Prominent Venezuelan opposition leader Leopoldo Lopez has been sentenced to 13 years and nine months in prison.
He was found guilty of inciting violence during protests in 2014 in which 43 people - from both sides of the political divide - were killed.
The 44-year-old had been held in a military prison since February 2014.
While the court verdict was being awaited, fighting broke out between his supporters and pro-government activists outside the courthouse in Caracas.
Lopez's supporters said one of their number had suffered a heart-attack during the disturbances.
The court ruling was revealed by Lopez's Voluntad Popular (Popular Will) political party and later confirmed by his lawyers.
His defence team earlier said there had been serious irregularities in the trial, with the judge hearing 138 witnesses for the prosecution but only one of the 50 witnesses and pieces of evidence submitted by the defence.
His family says he has been in solitary confinement for most of his 19 months in prison and that his human rights have been violated.
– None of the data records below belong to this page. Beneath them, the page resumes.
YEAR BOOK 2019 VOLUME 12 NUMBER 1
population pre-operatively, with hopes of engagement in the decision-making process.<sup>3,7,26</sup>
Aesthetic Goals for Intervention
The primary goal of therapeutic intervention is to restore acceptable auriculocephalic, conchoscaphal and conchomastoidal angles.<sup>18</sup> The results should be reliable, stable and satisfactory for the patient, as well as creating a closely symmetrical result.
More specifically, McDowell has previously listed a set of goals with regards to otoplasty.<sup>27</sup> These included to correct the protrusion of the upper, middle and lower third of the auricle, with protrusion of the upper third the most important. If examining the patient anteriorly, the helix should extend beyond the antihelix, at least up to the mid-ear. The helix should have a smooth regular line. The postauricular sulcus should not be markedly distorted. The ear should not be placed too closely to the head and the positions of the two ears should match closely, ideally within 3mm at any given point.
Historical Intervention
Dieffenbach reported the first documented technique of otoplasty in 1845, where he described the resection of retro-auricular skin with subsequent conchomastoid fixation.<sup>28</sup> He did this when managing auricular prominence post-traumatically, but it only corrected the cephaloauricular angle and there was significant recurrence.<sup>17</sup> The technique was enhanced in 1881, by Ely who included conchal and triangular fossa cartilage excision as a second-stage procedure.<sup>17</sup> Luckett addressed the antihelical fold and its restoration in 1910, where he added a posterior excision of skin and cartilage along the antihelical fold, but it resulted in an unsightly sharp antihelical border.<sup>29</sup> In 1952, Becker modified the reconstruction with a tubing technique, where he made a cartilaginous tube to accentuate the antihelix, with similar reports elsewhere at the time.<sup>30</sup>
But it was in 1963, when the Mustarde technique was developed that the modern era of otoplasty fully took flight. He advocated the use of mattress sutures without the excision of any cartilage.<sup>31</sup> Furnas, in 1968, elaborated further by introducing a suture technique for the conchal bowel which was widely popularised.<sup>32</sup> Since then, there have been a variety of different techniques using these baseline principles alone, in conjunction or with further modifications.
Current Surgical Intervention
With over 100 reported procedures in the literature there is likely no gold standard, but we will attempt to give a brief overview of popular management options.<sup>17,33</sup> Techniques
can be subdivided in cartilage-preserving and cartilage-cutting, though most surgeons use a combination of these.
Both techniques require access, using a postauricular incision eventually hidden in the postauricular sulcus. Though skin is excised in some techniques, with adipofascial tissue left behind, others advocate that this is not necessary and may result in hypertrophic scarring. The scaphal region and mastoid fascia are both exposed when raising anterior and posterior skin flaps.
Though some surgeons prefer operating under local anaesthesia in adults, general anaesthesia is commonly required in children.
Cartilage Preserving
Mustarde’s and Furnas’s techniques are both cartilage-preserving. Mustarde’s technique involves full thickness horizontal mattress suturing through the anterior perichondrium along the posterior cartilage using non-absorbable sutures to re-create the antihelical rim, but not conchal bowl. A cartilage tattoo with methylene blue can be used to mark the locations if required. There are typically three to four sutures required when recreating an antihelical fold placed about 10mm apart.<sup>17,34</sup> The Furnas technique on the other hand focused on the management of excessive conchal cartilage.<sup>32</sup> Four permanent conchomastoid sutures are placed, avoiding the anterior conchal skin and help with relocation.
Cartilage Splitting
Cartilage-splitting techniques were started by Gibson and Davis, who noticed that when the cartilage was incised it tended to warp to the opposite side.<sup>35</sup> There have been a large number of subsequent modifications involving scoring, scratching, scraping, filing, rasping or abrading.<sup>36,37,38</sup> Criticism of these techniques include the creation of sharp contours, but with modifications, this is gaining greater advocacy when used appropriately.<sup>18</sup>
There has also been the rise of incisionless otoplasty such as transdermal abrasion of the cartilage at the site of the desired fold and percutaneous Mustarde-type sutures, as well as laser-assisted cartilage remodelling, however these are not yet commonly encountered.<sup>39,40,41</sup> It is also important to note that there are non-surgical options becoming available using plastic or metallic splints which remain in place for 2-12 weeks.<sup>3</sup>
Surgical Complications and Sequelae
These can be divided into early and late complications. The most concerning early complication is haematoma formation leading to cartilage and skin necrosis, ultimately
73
- Born into a well-off family with links to the business and oil sector, educated in the US
- Came to prominence when elected mayor of Caracas's Chacao district in 2000
- Accused of playing active role in street protests which led to brief removal in 2002 of then President Hugo Chavez
- Was barred from running for mayoral re-election in 2008 for allegedly misusing public funds
- Handed himself in to police in February 2014 after protests
Several other opposition leaders have also been held in detention and their fate has divided opinion in Venezuela.
The US government and the United Nations have called for their release.
Reacting to the court verdict, US Assistant Secretary of State for Western Hemisphere Affairs Roberta Jacobson said she was "deeply concerned" by the conviction.
She also urged the Venezuelan government to "protect democracy" in the country.
For many poorer Venezuelans, Lopez is seen as a dangerous figure who incites violence and coups against the government and who is out of touch with the needs of most ordinary people.
His critics point to his involvement in 2002 in a failed coup attempt against late President Hugo Chavez.
But his supporters say he is a scapegoat for current President Nicolas Maduro during the country's economic crisis that has led to shortages of basic goods.